WRITTEN TASK: Set down the data again exactly. Pictures are not part of the copy.

[Bounding box prediction data]
<<<<
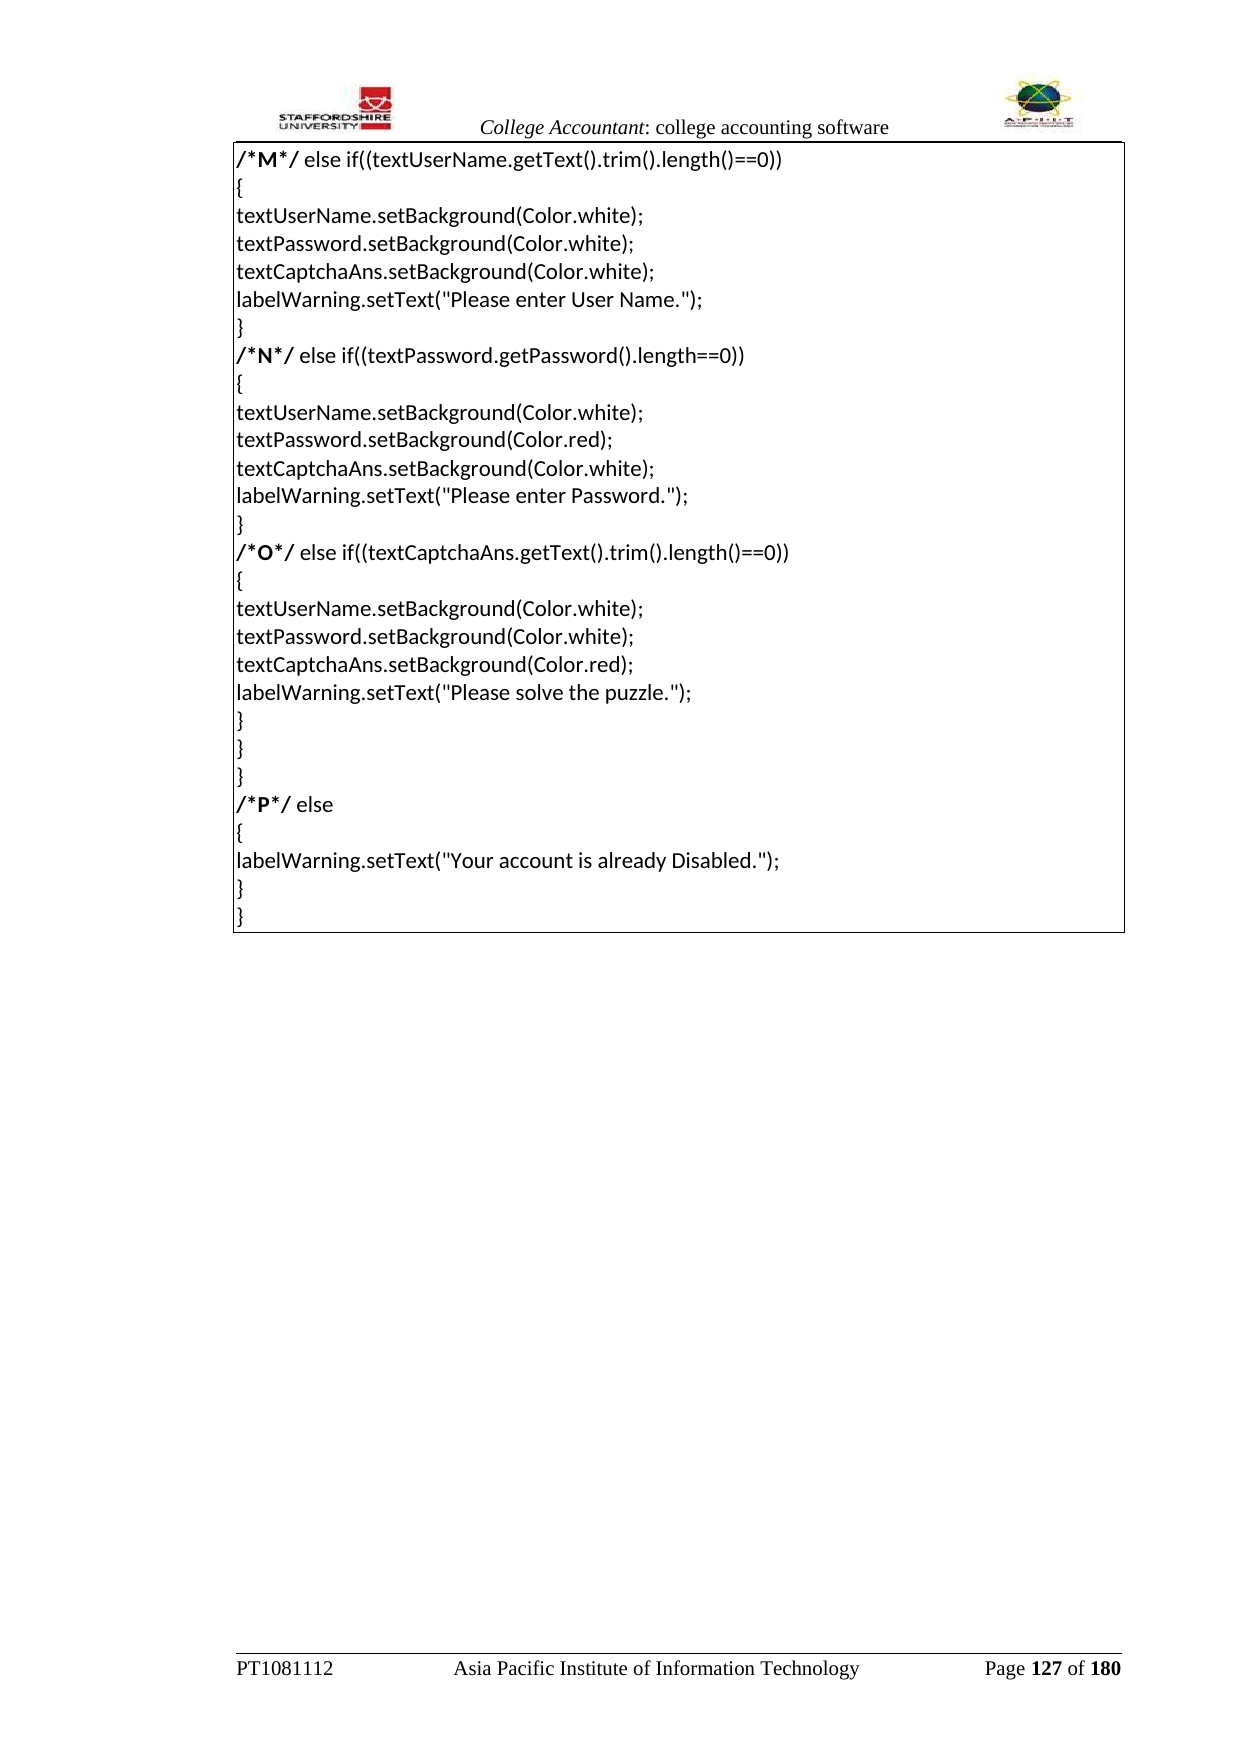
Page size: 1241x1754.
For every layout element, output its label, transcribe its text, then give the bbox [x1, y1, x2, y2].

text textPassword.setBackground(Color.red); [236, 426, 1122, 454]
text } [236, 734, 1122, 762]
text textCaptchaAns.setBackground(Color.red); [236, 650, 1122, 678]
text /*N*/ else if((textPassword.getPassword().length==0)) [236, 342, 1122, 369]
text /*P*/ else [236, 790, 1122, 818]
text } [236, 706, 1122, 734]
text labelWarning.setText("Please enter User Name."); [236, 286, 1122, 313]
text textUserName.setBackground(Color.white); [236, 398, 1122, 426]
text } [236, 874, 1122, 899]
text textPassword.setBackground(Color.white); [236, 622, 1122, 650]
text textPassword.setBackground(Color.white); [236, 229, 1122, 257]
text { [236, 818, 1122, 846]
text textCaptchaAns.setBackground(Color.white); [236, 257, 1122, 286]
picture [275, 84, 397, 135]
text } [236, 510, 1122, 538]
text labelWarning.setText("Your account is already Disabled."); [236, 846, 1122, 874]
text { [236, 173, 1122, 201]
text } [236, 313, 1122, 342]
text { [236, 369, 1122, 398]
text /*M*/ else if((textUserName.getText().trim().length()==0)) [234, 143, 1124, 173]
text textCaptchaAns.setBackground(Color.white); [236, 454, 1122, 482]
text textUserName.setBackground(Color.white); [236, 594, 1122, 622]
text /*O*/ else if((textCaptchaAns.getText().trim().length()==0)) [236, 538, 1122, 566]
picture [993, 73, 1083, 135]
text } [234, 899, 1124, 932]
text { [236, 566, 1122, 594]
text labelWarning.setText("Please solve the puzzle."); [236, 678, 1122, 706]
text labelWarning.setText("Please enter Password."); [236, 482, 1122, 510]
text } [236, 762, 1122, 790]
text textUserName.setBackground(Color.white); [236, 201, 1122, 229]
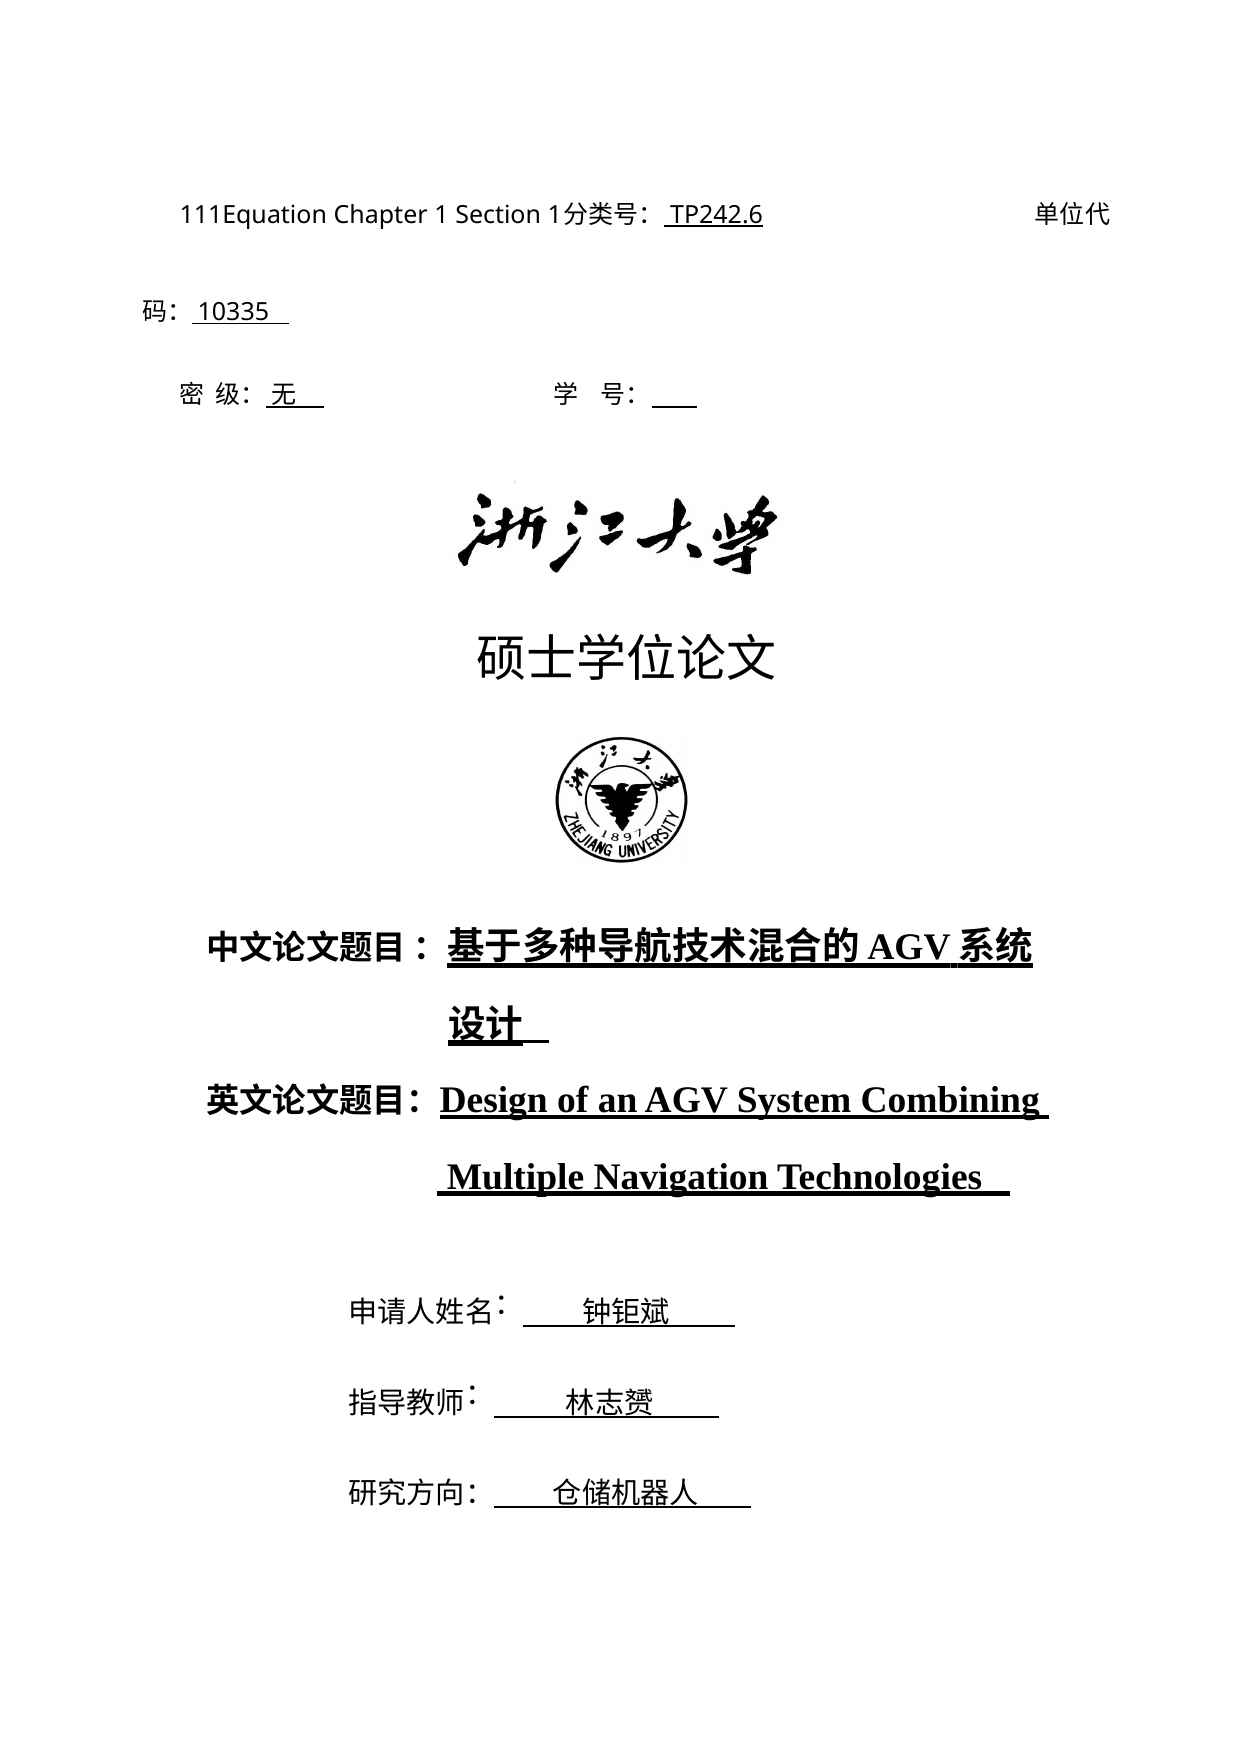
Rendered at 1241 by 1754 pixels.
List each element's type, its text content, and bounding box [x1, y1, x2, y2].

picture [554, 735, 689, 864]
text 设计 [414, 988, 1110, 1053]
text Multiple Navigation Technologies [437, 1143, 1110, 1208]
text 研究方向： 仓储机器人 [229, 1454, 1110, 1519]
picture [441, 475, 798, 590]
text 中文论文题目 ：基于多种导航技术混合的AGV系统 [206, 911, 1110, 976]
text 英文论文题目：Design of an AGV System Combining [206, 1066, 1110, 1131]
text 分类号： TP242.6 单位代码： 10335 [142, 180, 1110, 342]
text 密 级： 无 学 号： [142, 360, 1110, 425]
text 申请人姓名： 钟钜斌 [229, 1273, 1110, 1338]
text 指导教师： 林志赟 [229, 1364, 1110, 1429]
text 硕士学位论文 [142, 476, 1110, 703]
>>>>
EXERCISE SOLUTION:
Page size: 1241x1754.
For every layout element, output its label, transcribe its text, then give the bbox [x1, y1, x2, y2].

text textPassword.setBackground(Color.red); [236, 426, 1122, 454]
text } [236, 734, 1122, 762]
text textCaptchaAns.setBackground(Color.red); [236, 650, 1122, 678]
text /*N*/ else if((textPassword.getPassword().length==0)) [236, 342, 1122, 369]
text /*P*/ else [236, 790, 1122, 818]
text } [236, 706, 1122, 734]
text labelWarning.setText("Please enter User Name."); [236, 286, 1122, 313]
text textUserName.setBackground(Color.white); [236, 398, 1122, 426]
text } [236, 874, 1122, 899]
text textPassword.setBackground(Color.white); [236, 622, 1122, 650]
text textPassword.setBackground(Color.white); [236, 229, 1122, 257]
text { [236, 818, 1122, 846]
text textCaptchaAns.setBackground(Color.white); [236, 257, 1122, 286]
picture [275, 84, 397, 135]
text } [236, 510, 1122, 538]
text labelWarning.setText("Your account is already Disabled."); [236, 846, 1122, 874]
text { [236, 173, 1122, 201]
text } [236, 313, 1122, 342]
text { [236, 369, 1122, 398]
text /*M*/ else if((textUserName.getText().trim().length()==0)) [234, 143, 1124, 173]
text textCaptchaAns.setBackground(Color.white); [236, 454, 1122, 482]
text textUserName.setBackground(Color.white); [236, 594, 1122, 622]
text /*O*/ else if((textCaptchaAns.getText().trim().length()==0)) [236, 538, 1122, 566]
picture [993, 73, 1083, 135]
text } [234, 899, 1124, 932]
text { [236, 566, 1122, 594]
text labelWarning.setText("Please solve the puzzle."); [236, 678, 1122, 706]
text labelWarning.setText("Please enter Password."); [236, 482, 1122, 510]
text } [236, 762, 1122, 790]
text textUserName.setBackground(Color.white); [236, 201, 1122, 229]
Rendered at 1241 by 1754 pixels.
List each element's type, its text content, and bounding box [x1, y1, x2, y2].

picture [554, 735, 689, 864]
text 设计 [414, 988, 1110, 1053]
text Multiple Navigation Technologies [437, 1143, 1110, 1208]
text 研究方向： 仓储机器人 [229, 1454, 1110, 1519]
picture [441, 475, 798, 590]
text 中文论文题目 ：基于多种导航技术混合的AGV系统 [206, 911, 1110, 976]
text 英文论文题目：Design of an AGV System Combining [206, 1066, 1110, 1131]
text 分类号： TP242.6 单位代码： 10335 [142, 180, 1110, 342]
text 密 级： 无 学 号： [142, 360, 1110, 425]
text 申请人姓名： 钟钜斌 [229, 1273, 1110, 1338]
text 指导教师： 林志赟 [229, 1364, 1110, 1429]
text 硕士学位论文 [142, 476, 1110, 703]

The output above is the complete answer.